POLITICS

What is a Minority Government? John McDonnell Challenges Greens, SNP & Lib Dems To Support Labour

Theresa May has 'no intention' of resigning.

09/06/2017 07:54 BST | Updated 09/06/2017 10:34 BST

Labour wants to form a minority government and will challenge the SNP, the Lib Dems and Green Party to support it, Shadow Chancellor John McDonnell has said.

A minority government would see Jeremy Corbyn attempt to serve as prime minister without a majority in the Commons, but relying on other parties to vote through his legislation.

Theresa May’s decision to call a snap election has backfired spectacularly after she lost her Commons majority, leaving the UK with its second hung parliament in seven years.

It is one of the biggest electoral shocks in British political history and May is under pressure to resign as prime minister after just 327 days in the job.

However it has been reported that she has “no intention” of quitting No.10.

McDonnell said May was a “lame duck prime minister” who wants a “coalition of chaos” - a term the prime minister repeatedly threw at Labour during the campaign.

HuffPost UK

To command a majority in the Commons, a party needs 326 of the 650 seats. 

With most of the seats counted, the Conservatives have 315 MPs, Labour 261, the SNP 35, the Lib Dems 12 and the DUP have 10.

McDonnell told ITV’s Good Morning Britain this morning:

“In the interests of the country we are willing to form a government, a minority government, and put forward a programme, a Queen’s Speech, as well as an alternative Budget and also an alternative program for the Brexit negotiations and then it is up to other parties whether they support us.”

As the incumbents, the Conservative government will remain in office and has the first chance to form a new administration.

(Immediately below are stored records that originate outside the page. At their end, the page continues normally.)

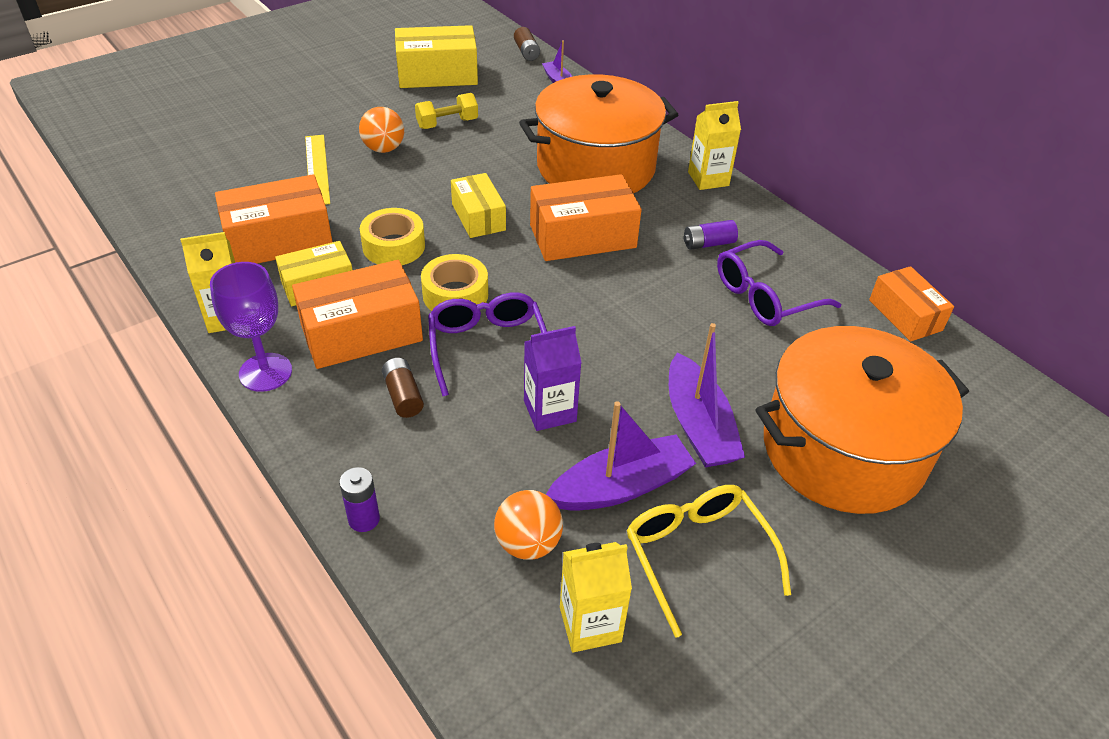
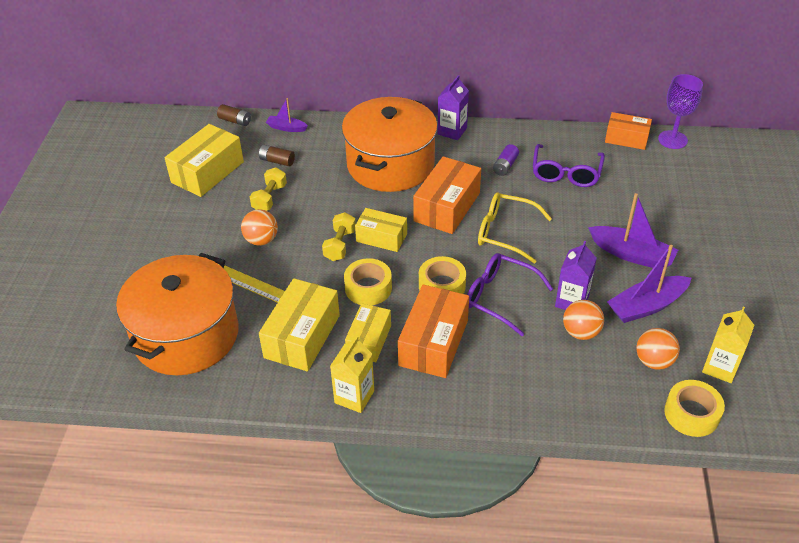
camera: 45 degrees left, 0 degrees up
purple goblet [210,262,292,392] -> purple goblet moved to [658,74,703,149]
orange box [215,174,333,264] -> yellow box [259,278,340,371]
purple battery [339,467,380,532] -> none
brown battery [382,358,424,418] -> brown battery moved to [259,145,295,167]
purple boat [546,401,696,511] -> purple boat turned 135 degrees counterclockwise [607,245,691,323]
yellow glasses [627,485,791,638] -> yellow glasses moved to [478,192,552,263]
yellow carton [688,101,741,190] -> purple carton [437,75,469,140]
orange pot [755,326,969,514] -> orange pot moved to [116,253,239,375]
none -> yellow dumbbell [322,212,356,261]
none -> orange ball [563,300,604,340]
none -> yellow tape [664,380,725,437]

May can either try to form a coalition government or strike a looser deal with one or more of the smaller parties.

In this scenario, the DUP in Northern Ireland could prove crucial to helping May cling onto power.

Corbyn meanwhile could attempt to forge an agreement with the SNP, the Lib Dems and the Greens.

Lib Dem leader Tim Farron has repeatedly ruled out entering a coalition with Labour.

But Corbyn could attempt to run a minority government as prime minister, as McDonnell said, and ask the smaller parties to support him on crucial votes.

May ran a campaign on the slogan of providing “strong and stable” leadership. But she will now be scrambling to form a government ahead of the Brexit negotiations which begin in just eleven days time.

 

 

One Conservative candidate told HuffPost UK during the campaign the prime minister had “totally fucked it up”.

Anna Soubry, a former Conservative minister, was first out of the blocks in the early hours of Friday morning to publicly blast the “dreadful” campaign and suggest May “consider her position”.

And Tory MP Nigel Evans told the BBC “we didn’t shoot ourselves in the foot, we shot ourselves in the head”.

Less than a year a go Labour MPs attempted to remove Corbyn as party leader as they believed he was leading them to electoral disaster. But his stunned critics are now having to eat their words.

John Woodcock, a Labour MP who expected to lose his seat in the north of England and was a fierce critic of Corbyn, summed up the mood. “I don’t know what’s going on,” he said in the early hours.